Newborn Hearing Test: How It’s Done and What to Expect

Newborn hearing tests are quick, painless screenings done while your baby sleeps, usually before you leave the hospital. The entire process takes just a few minutes per ear and requires no needles, no sedation, and no preparation on your part. About 1.7 out of every 1,000 babies screened have a permanent hearing loss, making this one of the most important routine checks your newborn will receive.

The Two Screening Methods

Hospitals use one of two tests, and sometimes both. Which one your baby gets depends on the equipment your hospital uses and its screening protocol.

Otoacoustic emissions (OAE): A technician places a small, soft earphone into your baby’s ear canal. The device plays quiet sounds and then listens for a faint “echo” that healthy inner ear cells naturally produce in response. If the ear picks up that echo, the inner ear is working as expected. If there’s no echo, it may indicate hearing loss. The test doesn’t require any electrodes or sensors on your baby’s skin, which makes it especially fast and simple.

Automated auditory brainstem response (AABR): This test goes a step further by measuring how your baby’s brain responds to sound. Small sensors are placed on your baby’s head, and soft earphones deliver a gentle clicking or chirping sound at a low volume (typically 35 decibels, roughly the level of a whisper). The sensors detect whether the auditory nerve carries the sound signal to the brain. No anesthesia is needed. Babies are tested during natural sleep.

The OAE checks whether the inner ear itself is functioning. The AABR checks the entire pathway from ear to brain. Some hospitals run both to get a more complete picture, while others start with one and use the second only if needed.
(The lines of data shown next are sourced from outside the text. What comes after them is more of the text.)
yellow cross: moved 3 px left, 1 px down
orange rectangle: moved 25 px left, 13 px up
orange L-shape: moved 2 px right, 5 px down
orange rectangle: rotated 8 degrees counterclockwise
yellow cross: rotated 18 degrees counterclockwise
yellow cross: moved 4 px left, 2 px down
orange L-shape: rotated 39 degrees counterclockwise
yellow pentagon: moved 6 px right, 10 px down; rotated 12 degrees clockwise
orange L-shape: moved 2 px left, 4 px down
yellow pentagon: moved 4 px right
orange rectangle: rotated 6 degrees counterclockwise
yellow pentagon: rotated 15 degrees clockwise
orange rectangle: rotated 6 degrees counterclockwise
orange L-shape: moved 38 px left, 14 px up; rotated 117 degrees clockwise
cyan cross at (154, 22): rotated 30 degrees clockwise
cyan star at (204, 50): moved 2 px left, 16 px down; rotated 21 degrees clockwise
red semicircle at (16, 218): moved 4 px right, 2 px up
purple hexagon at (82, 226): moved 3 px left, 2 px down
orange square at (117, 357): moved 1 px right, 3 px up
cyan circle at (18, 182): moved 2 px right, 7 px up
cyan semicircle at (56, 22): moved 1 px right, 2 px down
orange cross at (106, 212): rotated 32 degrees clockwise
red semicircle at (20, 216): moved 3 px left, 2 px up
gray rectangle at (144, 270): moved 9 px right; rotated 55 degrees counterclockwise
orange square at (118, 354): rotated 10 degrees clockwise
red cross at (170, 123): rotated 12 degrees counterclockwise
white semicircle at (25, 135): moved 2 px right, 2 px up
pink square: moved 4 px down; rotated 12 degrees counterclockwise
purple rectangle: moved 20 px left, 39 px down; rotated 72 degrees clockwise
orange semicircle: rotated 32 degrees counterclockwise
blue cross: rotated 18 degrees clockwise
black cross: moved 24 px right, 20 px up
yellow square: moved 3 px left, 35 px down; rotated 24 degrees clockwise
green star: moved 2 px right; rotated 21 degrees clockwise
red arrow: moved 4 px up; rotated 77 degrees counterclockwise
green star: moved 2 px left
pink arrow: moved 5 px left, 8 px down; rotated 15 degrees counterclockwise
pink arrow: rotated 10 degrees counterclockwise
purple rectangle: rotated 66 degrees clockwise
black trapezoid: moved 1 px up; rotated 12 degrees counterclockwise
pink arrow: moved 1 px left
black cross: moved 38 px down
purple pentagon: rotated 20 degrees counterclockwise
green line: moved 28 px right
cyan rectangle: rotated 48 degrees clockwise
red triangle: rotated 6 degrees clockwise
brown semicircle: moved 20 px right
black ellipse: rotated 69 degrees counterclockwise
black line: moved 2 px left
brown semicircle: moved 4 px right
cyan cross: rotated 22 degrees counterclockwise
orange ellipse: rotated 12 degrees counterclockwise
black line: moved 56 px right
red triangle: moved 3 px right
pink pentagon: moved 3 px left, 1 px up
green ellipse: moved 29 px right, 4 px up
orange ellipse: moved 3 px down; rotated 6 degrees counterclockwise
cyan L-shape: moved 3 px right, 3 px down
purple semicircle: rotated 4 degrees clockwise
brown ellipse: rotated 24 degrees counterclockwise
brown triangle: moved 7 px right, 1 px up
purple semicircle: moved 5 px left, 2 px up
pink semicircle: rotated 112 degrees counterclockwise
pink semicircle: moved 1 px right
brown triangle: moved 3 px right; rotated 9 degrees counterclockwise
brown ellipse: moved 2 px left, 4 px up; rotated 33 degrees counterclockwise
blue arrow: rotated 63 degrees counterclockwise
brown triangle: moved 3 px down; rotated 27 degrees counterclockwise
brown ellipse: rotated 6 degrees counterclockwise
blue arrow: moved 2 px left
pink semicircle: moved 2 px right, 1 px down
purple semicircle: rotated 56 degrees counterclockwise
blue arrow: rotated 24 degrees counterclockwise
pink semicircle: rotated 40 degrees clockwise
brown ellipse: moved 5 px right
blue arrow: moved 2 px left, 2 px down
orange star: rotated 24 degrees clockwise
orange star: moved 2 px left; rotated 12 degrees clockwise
What Happens During the Test

Most babies are screened right in the hospital nursery or in your room, often within the first day or two after birth. The goal is to complete screening before discharge, and ideally before your baby is one month old. You don’t need to do anything special to prepare. The screener will likely wait until your baby is calm, drowsy, or asleep, since movement and crying can interfere with the readings.

For the OAE, you’ll see a small probe (about the size of an earplug) gently placed in each ear. The whole thing is over in a minute or two per ear. For the AABR, the technician will place small adhesive sensors on your baby’s forehead and behind each ear, then fit soft earphones. This version can take slightly longer, but still only a few minutes. Your baby won’t feel any discomfort from either test.

The screening devices are handheld, portable units approved by the FDA. They automatically analyze results and display a “pass” or “refer” outcome, so no subjective interpretation is involved. Many modern devices can perform both OAE and AABR testing in a single unit.

What “Pass” and “Refer” Mean

A “pass” result means your baby’s hearing responses fell within the normal range on the day of testing. A “refer” result (sometimes called a “fail”) means the test didn’t detect a clear response, and your baby needs follow-up testing. A refer result does not automatically mean your baby has hearing loss.

Temporary factors cause many initial refer results. Fluid in the middle ear from delivery is common in the first hours of life and can block sound transmission. Debris or vernix (the waxy coating on newborn skin) in the ear canal can also muffle the signal, particularly for the OAE test, which is sensitive to anything obstructing the outer ear. Background noise in the room and a restless baby can also affect readings. In many cases, a rescreen done a few hours or days later comes back normal once these temporary conditions clear.

If Your Baby Doesn’t Pass

Federal health guidelines known as the 1-3-6 benchmarks lay out a clear timeline. Screening should happen before one month of age. If your baby doesn’t pass, a full diagnostic hearing evaluation with a pediatric audiologist should happen before three months. And if hearing loss is confirmed, enrollment in early intervention services should begin before six months.

The diagnostic evaluation is more thorough than the initial screening. An audiologist will use clinical versions of the same technologies (OAE and brainstem response testing) along with other assessments to determine the type and degree of hearing loss in each ear. These tests can pinpoint whether the issue is in the outer or middle ear (which is often treatable) or in the inner ear or auditory nerve (which is typically permanent but highly manageable with early support).

Hitting that six-month window for intervention matters enormously. Babies identified and supported early develop communication and language skills on a timeline much closer to their hearing peers. The earlier hearing loss is addressed, the less it affects speech development, social skills, and learning down the road.

Why the Test Is Done So Early

More than 6,000 infants born in the U.S. in 2022 were identified with permanent hearing loss. Before universal screening programs existed, many children weren’t diagnosed until age two or three, when delayed speech became obvious. By then, critical windows for language development had already narrowed. Screening every newborn before hospital discharge catches hearing loss months or even years earlier than waiting for signs to appear on their own.

All 50 states now have Early Hearing Detection and Intervention programs, and the vast majority of newborns are screened before leaving the hospital. If your baby was born outside a hospital or was discharged before screening could happen, you can arrange for the test through your pediatrician or a local audiology clinic within the first few weeks of life.